When the fleet appeared off cabo Prior, alarms were raised and reinforcements and supplies were organized everywhere to be sent to the fortified city. During the entire first two weeks of May and under the accurate command of the Marquis of Cerralbo, the wall resisted against all odds the successive attacks, defended with great tenacity by its militias and volunteers – María Pita would go to the pantheon of heroes on this occasion – until Drake, fearful of the royal wrath, ordered to weigh anchor when the Spanish reinforcements, coming from everywhere and once grouped together, threatened to besiege the besiegers. Góngora sang in his “Dragontea” the hope of the whole kingdom to go and defend the city: “Then from the Court to La Coruña / for the occasion that like bald time / usually offers the strands of the forehead, / the youthful illustrious people would go”. The English colonel Anthony Wingfield, chronicler of the feat, although on other occasions partial, would recognize the exemplary resistance.

Discouraged and their strength diminished, the time lost in La Coruña would be essential to prepare the defense of Lisbon, where the surprise factor had disappeared, and the compliance with Don Felipe – Felipe I for them – was generalized, and little consistency and timeliness would be shown in the biased reports of Dom Antonio.

On May 26, the English landed in Peniche at great risk but also with great expectations, since their strength doubled that of the defenders of the Portuguese capital.

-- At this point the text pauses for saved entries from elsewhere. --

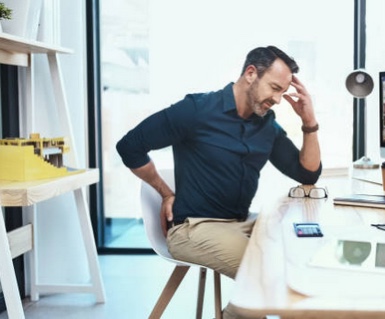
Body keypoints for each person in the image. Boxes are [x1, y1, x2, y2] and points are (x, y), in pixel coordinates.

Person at [116, 45, 322, 282]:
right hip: (195, 228)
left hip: (242, 222)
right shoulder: (197, 110)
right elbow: (130, 146)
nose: (277, 100)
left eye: (282, 92)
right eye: (275, 88)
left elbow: (307, 174)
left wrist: (309, 121)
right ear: (251, 73)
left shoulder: (266, 126)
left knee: (302, 254)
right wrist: (165, 193)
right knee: (266, 275)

The Simancas archive and the Portuguese National Library and the Lisbon Academy of Sciences, which still have more details to add, speak of this remarkable defense by the Portuguese. After an unsuccessful attempt to force the defenders to fight in the open field, on June 18 the expedition began to re-embark with serious losses and the beginning of a terrible plague that would take as many lives as the campaign of Medina Sidonia.

“Plenty of damage on land”

Felipe II would boast, with good reason, of having infringed to the enemy “plenty of damage on land and also at sea, brimming with disease”. The terrible situation of having to throw overboard day after day the deceased, ended up undermining the will to fight. Having lost the opportunity to surprise the American fleet, already reinforced by the repaired galleys of Santander, and rejecting a naval division in Porto Santo, an attack on Bayonne was dismissed, as it was known to be alerted and defended by veteran troops. It is surprising to realize how all possible targets were well defended.

Before their return, Drake, Norris and Essex, had to mobilize their most influential friends to save their own necks. England would change its strategy, focusing its aggression on the Caribbean ports and the Isthmus of Panama, since an attack on peninsular soil proved unfeasible. Spain, which had learned its lesson a year earlier, would do the same on the weak point of its rival: Ireland.